### Your instructions
Set down every line of the listing below word for word, leaving the pictures out of your answer.

(Extracted page text)
☆ ☆ ☆
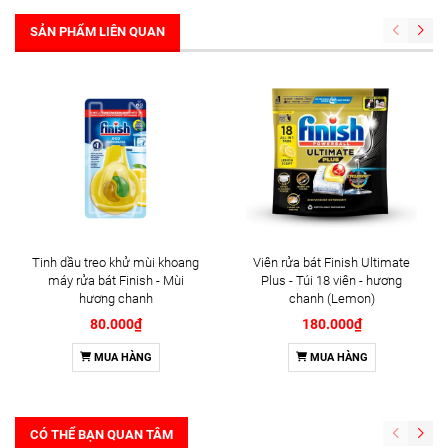
SẢN PHẨM LIÊN QUAN
Tinh dầu treo khử mùi khoang
Viên rửa bát Finish Ultimate
máy rửa bát Finish - Mùi
Plus - Túi 18 viên - hương
hương chanh
chanh (Lemon)
80.000₫
180.000₫
MUA HÀNG
MUA HÀNG
CÓ THỂ BẠN QUAN TÂM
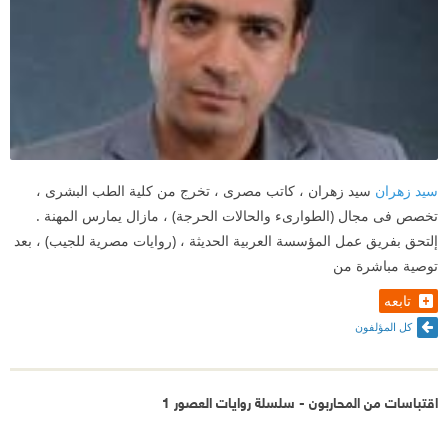
سيد زهران
سيد زهران ، كاتب مصرى ، تخرج من كلية الطب البشرى ،
تخصص فى مجال (الطوارىء والحالات الحرجة) ، مازال يمارس المهنة .
إلتحق بفريق عمل المؤسسة العربية الحديثة ، (روايات مصرية للجيب) ، بعد
توصية مباشرة من
تابعه
كل المؤلفون
اقتباسات من المحاربون - سلسلة روايات العصور 1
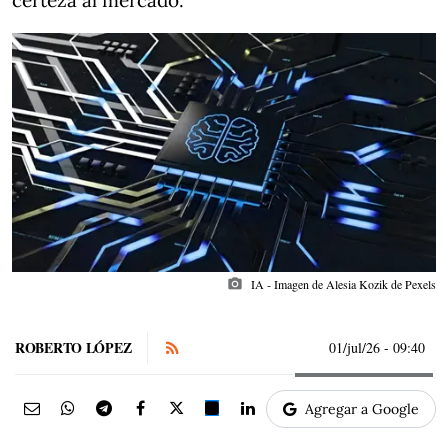
certeza al mercado.
photo_camera
IA - Imagen de Alesia Kozik de Pexels
ROBERTO LÓPEZ
01/jul/26
- 09:40
Agregar a Google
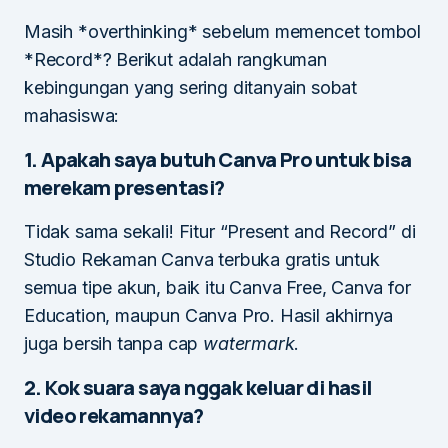
Masih *overthinking* sebelum memencet tombol
*Record*? Berikut adalah rangkuman
kebingungan yang sering ditanyain sobat
mahasiswa:
1. Apakah saya butuh Canva Pro untuk bisa
merekam presentasi?
Tidak sama sekali! Fitur “Present and Record” di
Studio Rekaman Canva terbuka gratis untuk
semua tipe akun, baik itu Canva Free, Canva for
Education, maupun Canva Pro. Hasil akhirnya
juga bersih tanpa cap
watermark
.
2. Kok suara saya nggak keluar di hasil
video rekamannya?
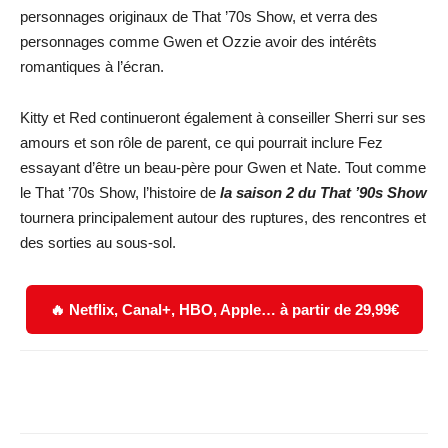
personnages originaux de That ’70s Show, et verra des
personnages comme Gwen et Ozzie avoir des intérêts
romantiques à l’écran.
Kitty et Red continueront également à conseiller Sherri sur ses
amours et son rôle de parent, ce qui pourrait inclure Fez
essayant d’être un beau-père pour Gwen et Nate. Tout comme
le That ’70s Show, l’histoire de
la saison 2 du That ’90s Show
tournera principalement autour des ruptures, des rencontres et
des sorties au sous-sol.
🔥 Netflix, Canal+, HBO, Apple… à partir de 29,99€
Facebook
X
WhatsApp
Email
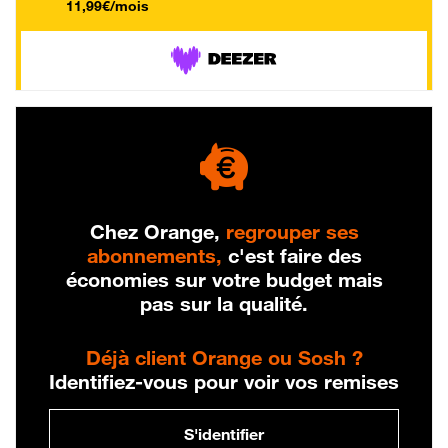
11,99€/mois
Chez Orange,
regrouper ses
abonnements,
c'est faire des
économies sur votre budget mais
pas sur la qualité.
Déjà client Orange ou Sosh ?
Identifiez-vous pour voir vos remises
S'identifier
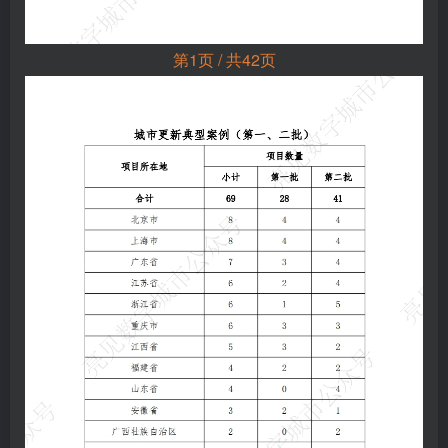
第1页 / 共42页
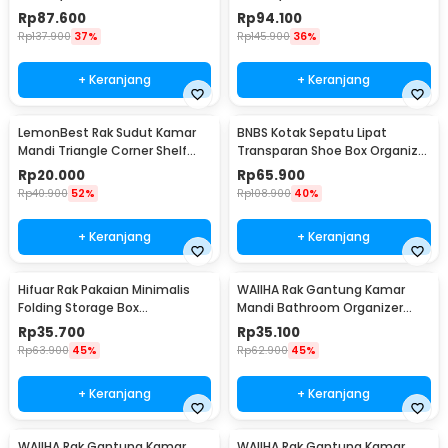
Storage 7 Layer - F10
Storage 9 Layer - F10
Rp
87.600
Rp
94.100
Rp
137.900
37%
Rp
145.900
36%
+ Keranjang
+ Keranjang
LemonBest Rak Sudut Kamar
BNBS Kotak Sepatu Lipat
Mandi Triangle Corner Shelf
Transparan Shoe Box Organizer
Stainless Steel - G49
6 PCS Size L - LF010
Rp
20.000
Rp
65.900
Rp
40.900
52%
Rp
108.900
40%
+ Keranjang
+ Keranjang
Hifuar Rak Pakaian Minimalis
WAIIHA Rak Gantung Kamar
Folding Storage Box
Mandi Bathroom Organizer
95x33x14cm - HR01
Rack Stainless Steel L - W21
Rp
35.700
Rp
35.100
Rp
63.900
45%
Rp
62.900
45%
+ Keranjang
+ Keranjang
WAIIHA Rak Gantung Kamar
WAIIHA Rak Gantung Kamar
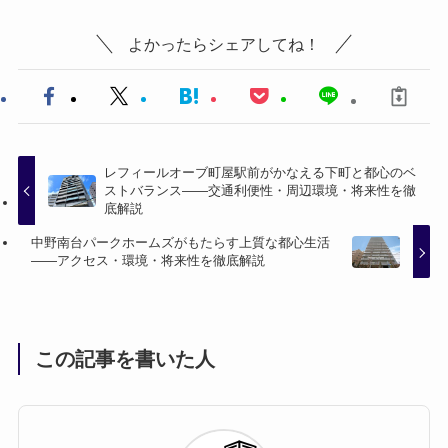
よかったらシェアしてね！
レフィールオーブ町屋駅前がかなえる下町と都心のベ
ストバランス――交通利便性・周辺環境・将来性を徹
底解説
中野南台パークホームズがもたらす上質な都心生活
――アクセス・環境・将来性を徹底解説
この記事を書いた人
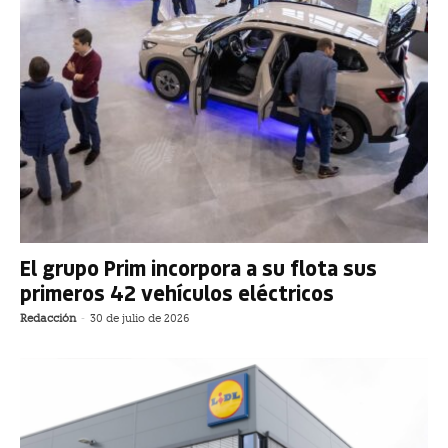
El grupo Prim incorpora a su flota sus
primeros 42 vehículos eléctricos
Redacción
-
30 de julio de 2026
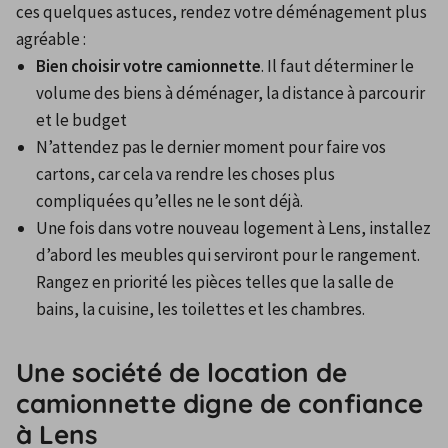
ces quelques astuces, rendez votre déménagement plus 
agréable :
Bien choisir votre camionnette
. Il faut déterminer le 
volume des biens à déménager, la distance à parcourir 
et le budget
N’attendez pas le dernier moment pour faire vos 
cartons, car cela va rendre les choses plus 
compliquées qu’elles ne le sont déjà.
Une fois dans votre nouveau logement à Lens, installez 
d’abord les meubles qui serviront pour le rangement. 
Rangez en priorité les pièces telles que la salle de 
bains, la cuisine, les toilettes et les chambres.
Une société de location de
camionnette digne de confiance
à Lens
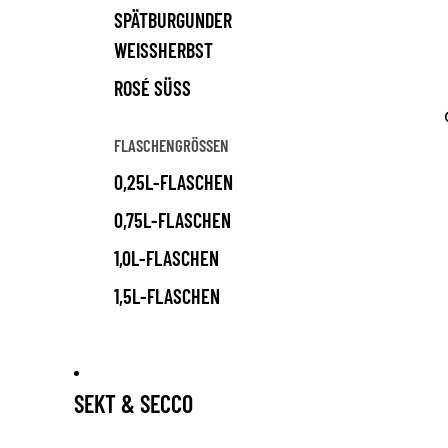
SPÄTBURGUNDER
WEISSHERBST
ROSÉ SÜSS
FLASCHENGRÖSSEN
0,25L-FLASCHEN
0,75L-FLASCHEN
1,0L-FLASCHEN
1,5L-FLASCHEN
SEKT & SECCO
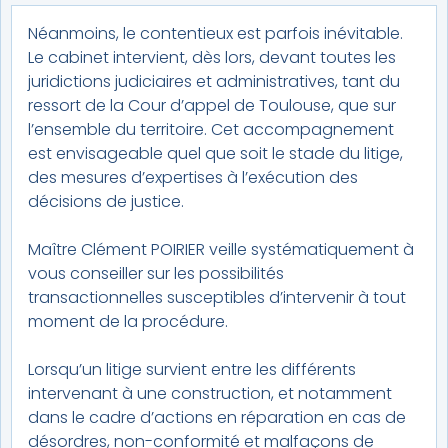
Néanmoins, le contentieux est parfois inévitable.
Le cabinet intervient, dès lors, devant toutes les
juridictions judiciaires et administratives, tant du
ressort de la Cour d’appel de Toulouse, que sur
l’ensemble du territoire. Cet accompagnement
est envisageable quel que soit le stade du litige,
des mesures d’expertises à l’exécution des
décisions de justice.
Maître Clément POIRIER veille systématiquement à
vous conseiller sur les possibilités
transactionnelles susceptibles d’intervenir à tout
moment de la procédure.
Lorsqu’un litige survient entre les différents
intervenant à une construction, et notamment
dans le cadre d’actions en réparation en cas de
désordres, non-conformité et malfaçons de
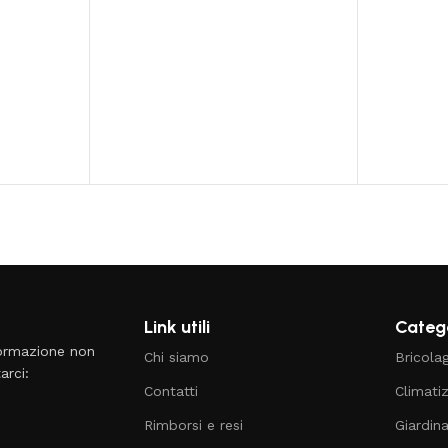
Link utili
Catego
formazione non
Chi siamo
Bricola
arci:
Contatti
Climati
Rimborsi e resi
Giardin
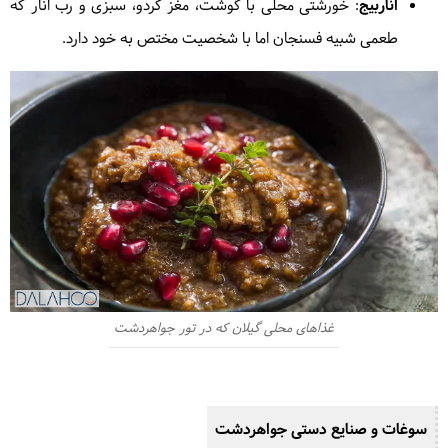
اناربیج
: خورشتی محلی با گوشت، مغز گردو، سبزی و رب انار که
طعمی شبیه فسنجان اما با شخصیت مختص به خود دارد.
غذاهای محلی گیلان که در تور جواهردشت
سوغات و صنایع دستی جواهردشت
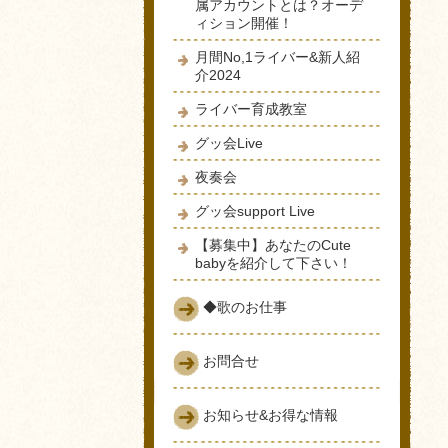
属アカウントとは？オーデ
ィション開催！
月間No,1ライバー&新人紹
介2024
ライバー育成教室
グッ会Live
夜奏会
グッ会support Live
【募集中】あなたのCute
babyを紹介して下さい！
◆歌のお仕事
お問合せ
お知らせ&お得な情報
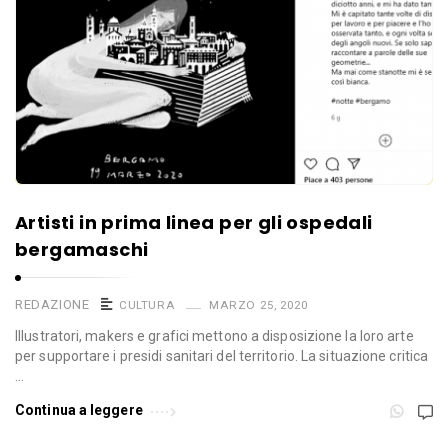
Artisti in prima linea per gli ospedali
bergamaschi
REDAZIONE
CULTURA
MARZO 25, 2020
Illustratori, makers e grafici mettono a disposizione la loro arte
per supportare i presidi sanitari del territorio. La situazione critica
…
Continua a leggere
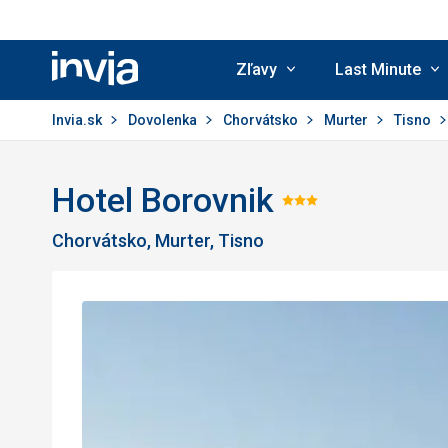
Zľavy
Last Minute
Invia.sk
Invia.sk
Dovolenka
Chorvátsko
Murter
Tisno
Hotel Borovnik
Hodnoteni
Chorvátsko, Murter, Tisno
3/5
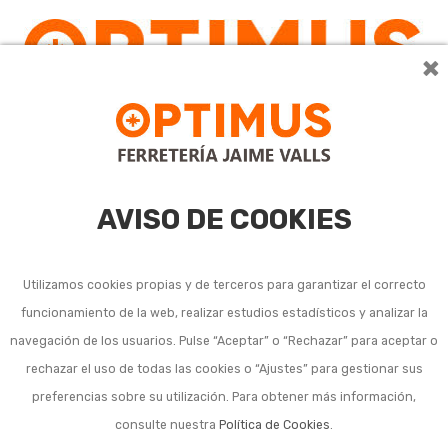
×
0
AVISO DE COOKIES
Utilizamos cookies propias y de terceros para garantizar el correcto
funcionamiento de la web, realizar estudios estadísticos y analizar la
Armario para llaves y
navegación de los usuarios. Pulse “Aceptar” o “Rechazar” para aceptar o
rechazar el uso de todas las cookies o “Ajustes” para gestionar sus
llaveros
preferencias sobre su utilización. Para obtener más información,
consulte nuestra
Política de Cookies
.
☆ ☆ ☆
### Solution to the problem
SẢN PHẨM LIÊN QUAN
Tinh dầu treo khử mùi khoang
Viên rửa bát Finish Ultimate
máy rửa bát Finish - Mùi
Plus - Túi 18 viên - hương
hương chanh
chanh (Lemon)
80.000₫
180.000₫
MUA HÀNG
MUA HÀNG
CÓ THỂ BẠN QUAN TÂM
سيد زهران
سيد زهران ، كاتب مصرى ، تخرج من كلية الطب البشرى ،
تخصص فى مجال (الطوارىء والحالات الحرجة) ، مازال يمارس المهنة .
إلتحق بفريق عمل المؤسسة العربية الحديثة ، (روايات مصرية للجيب) ، بعد
توصية مباشرة من
تابعه
كل المؤلفون
اقتباسات من المحاربون - سلسلة روايات العصور 1
certeza al mercado.
photo_camera
IA - Imagen de Alesia Kozik de Pexels
ROBERTO LÓPEZ
01/jul/26
- 09:40
Agregar a Google
Masih *overthinking* sebelum memencet tombol
*Record*? Berikut adalah rangkuman
kebingungan yang sering ditanyain sobat
mahasiswa:
1. Apakah saya butuh Canva Pro untuk bisa
merekam presentasi?
Tidak sama sekali! Fitur “Present and Record” di
Studio Rekaman Canva terbuka gratis untuk
semua tipe akun, baik itu Canva Free, Canva for
Education, maupun Canva Pro. Hasil akhirnya
juga bersih tanpa cap
watermark
.
2. Kok suara saya nggak keluar di hasil
video rekamannya?
personnages originaux de That ’70s Show, et verra des
personnages comme Gwen et Ozzie avoir des intérêts
romantiques à l’écran.
Kitty et Red continueront également à conseiller Sherri sur ses
amours et son rôle de parent, ce qui pourrait inclure Fez
essayant d’être un beau-père pour Gwen et Nate. Tout comme
le That ’70s Show, l’histoire de
la saison 2 du That ’90s Show
tournera principalement autour des ruptures, des rencontres et
des sorties au sous-sol.
🔥 Netflix, Canal+, HBO, Apple… à partir de 29,99€
Facebook
X
WhatsApp
Email
11,99€/mois
Chez Orange,
regrouper ses
abonnements,
c'est faire des
économies sur votre budget mais
pas sur la qualité.
Déjà client Orange ou Sosh ?
Identifiez-vous pour voir vos remises
S'identifier
第1页 / 共42页
Storage 7 Layer - F10
Storage 9 Layer - F10
Rp
87.600
Rp
94.100
Rp
137.900
37%
Rp
145.900
36%
+ Keranjang
+ Keranjang
LemonBest Rak Sudut Kamar
BNBS Kotak Sepatu Lipat
Mandi Triangle Corner Shelf
Transparan Shoe Box Organizer
Stainless Steel - G49
6 PCS Size L - LF010
Rp
20.000
Rp
65.900
Rp
40.900
52%
Rp
108.900
40%
+ Keranjang
+ Keranjang
Hifuar Rak Pakaian Minimalis
WAIIHA Rak Gantung Kamar
Folding Storage Box
Mandi Bathroom Organizer
95x33x14cm - HR01
Rack Stainless Steel L - W21
Rp
35.700
Rp
35.100
Rp
63.900
45%
Rp
62.900
45%
+ Keranjang
+ Keranjang
WAIIHA Rak Gantung Kamar
WAIIHA Rak Gantung Kamar
よかったらシェアしてね！
レフィールオーブ町屋駅前がかなえる下町と都心のベ
ストバランス――交通利便性・周辺環境・将来性を徹
底解説
中野南台パークホームズがもたらす上質な都心生活
――アクセス・環境・将来性を徹底解説
この記事を書いた人
El grupo Prim incorpora a su flota sus
primeros 42 vehículos eléctricos
Redacción
-
30 de julio de 2026
ces quelques astuces, rendez votre déménagement plus 
agréable :
Bien choisir votre camionnette
. Il faut déterminer le 
volume des biens à déménager, la distance à parcourir 
et le budget
N’attendez pas le dernier moment pour faire vos 
cartons, car cela va rendre les choses plus 
compliquées qu’elles ne le sont déjà.
Une fois dans votre nouveau logement à Lens, installez 
d’abord les meubles qui serviront pour le rangement. 
Rangez en priorité les pièces telles que la salle de 
bains, la cuisine, les toilettes et les chambres.
Une société de location de
camionnette digne de confiance
à Lens
SPÄTBURGUNDER
WEISSHERBST
ROSÉ SÜSS
FLASCHENGRÖSSEN
0,25L-FLASCHEN
0,75L-FLASCHEN
1,0L-FLASCHEN
1,5L-FLASCHEN
SEKT & SECCO
Néanmoins, le contentieux est parfois inévitable.
Le cabinet intervient, dès lors, devant toutes les
juridictions judiciaires et administratives, tant du
ressort de la Cour d’appel de Toulouse, que sur
l’ensemble du territoire. Cet accompagnement
est envisageable quel que soit le stade du litige,
des mesures d’expertises à l’exécution des
décisions de justice.
Maître Clément POIRIER veille systématiquement à
vous conseiller sur les possibilités
transactionnelles susceptibles d’intervenir à tout
moment de la procédure.
Lorsqu’un litige survient entre les différents
intervenant à une construction, et notamment
dans le cadre d’actions en réparation en cas de
désordres, non-conformité et malfaçons de
Link utili
Catego
formazione non
Chi siamo
Bricola
arci:
Contatti
Climati
Rimborsi e resi
Giardin
اناربیج
: خورشتی محلی با گوشت، مغز گردو، سبزی و رب انار که
طعمی شبیه فسنجان اما با شخصیت مختص به خود دارد.
غذاهای محلی گیلان که در تور جواهردشت
سوغات و صنایع دستی جواهردشت
属アカウントとは？オーデ
ィション開催！
月間No,1ライバー&新人紹
介2024
ライバー育成教室
グッ会Live
夜奏会
グッ会support Live
【募集中】あなたのCute
babyを紹介して下さい！
◆歌のお仕事
お問合せ
お知らせ&お得な情報
Artisti in prima linea per gli ospedali
bergamaschi
REDAZIONE
CULTURA
MARZO 25, 2020
Illustratori, makers e grafici mettono a disposizione la loro arte
per supportare i presidi sanitari del territorio. La situazione critica
…
Continua a leggere
Zľavy
Last Minute
Invia.sk
Invia.sk
Dovolenka
Chorvátsko
Murter
Tisno
Hotel Borovnik
Hodnoteni
Chorvátsko, Murter, Tisno
3/5
×
0
AVISO DE COOKIES
Utilizamos cookies propias y de terceros para garantizar el correcto
funcionamiento de la web, realizar estudios estadísticos y analizar la
Armario para llaves y
navegación de los usuarios. Pulse “Aceptar” o “Rechazar” para aceptar o
rechazar el uso de todas las cookies o “Ajustes” para gestionar sus
llaveros
preferencias sobre su utilización. Para obtener más información,
consulte nuestra
Política de Cookies
.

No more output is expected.